Предпочтение это не связано ни с популизмом, ни с нелюбовью к аристократии,
ни с привычками романиста. Это просто эхо тех домов, где я жил и работал
большую часть жизни. Не сумев здесь родиться, я не сумел, видимо, и еще
чего-то, когда выбрал занятие, редко имеющее конечным пунктом бельэтаж. С
другой стороны, есть, наверно, какой-то извращенный снобизм в привязанности
к здешнему кирпичу, к его красным, воспаленным мышцам в струпьях слезающей
штукатурки. Как яйца нередко, особенно пока готовишь завтрак, наводят на
мысль о неизвестной цивилизации, дошедшей до идеи производства пищевых
консервов органическим способом, так и кирпичная кладка напоминает об
альтернативном устройстве плоти, не освежеванной, конечно, но алой,
составленной из мелких, одинаковых клеток. Стена или дымоход как еще один
автопортрет вида на элементарном уровне. В конце концов, как и Сам
Всемогущий, мы делаем все по своему образу, за неимением более подходящего
образца, и наши изделия говорят о нас больше, чем наши исповеди.
Кланы не любят чужаков, а венецианцы - народ весьма клановый, к тому же
островитяне.
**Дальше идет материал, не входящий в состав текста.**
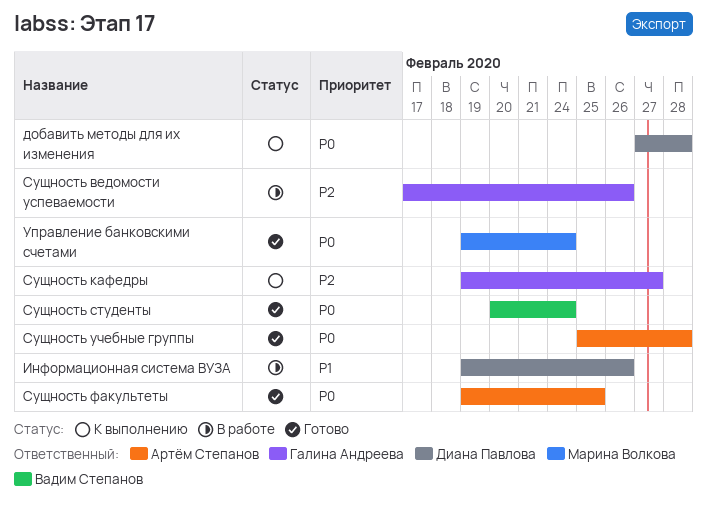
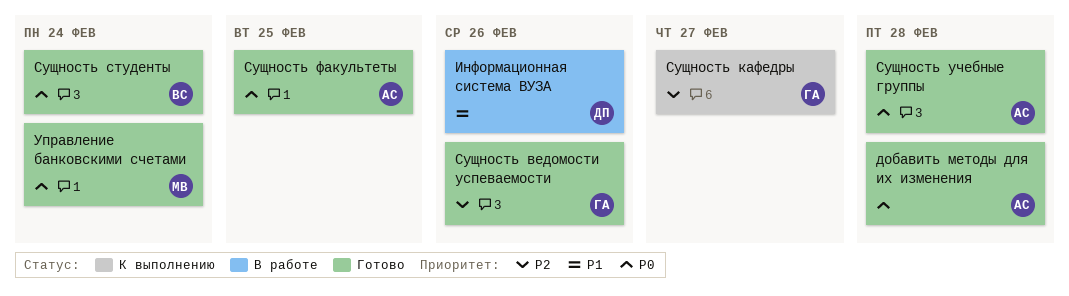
добавить методы для их изменения, status: К выполнению -> Готово
добавить методы для их изменения, owner: Диана Павлова -> Артём Степанов
Сущность ведомости успеваемости, status: В работе -> Готово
Отпугивал и мой итальянский, бестолково скачущий около
устойчивого нуля. За месяц или около того он всегда улучшался, но тут я
садился в самолет, еще на один год уносивший меня от возможности этот
улучшенный язык применить. Поэтому общался я с англоговорящими туземцами и
американскими эмигрантами, в чьих домах встречал знакомый вариант - если не
уровень - изобилия. Что касается говоривших по-русски типов из местного
университета, то меня тошнило от их отношения к моей родной стране и от их
политических взглядов. Примерно так же действовали на меня и два-три местных
писателя и профессора: слишком много абстрактных литографий по стенам,
аккуратных книжных полок и африканских безделушек, молчащих жен, бледных
дочерей, разговоров, вяло текущих от последних новостей, чужой славы,
психотерапии, сюрреализма к объяснениям, как мне быстрее добраться до отеля.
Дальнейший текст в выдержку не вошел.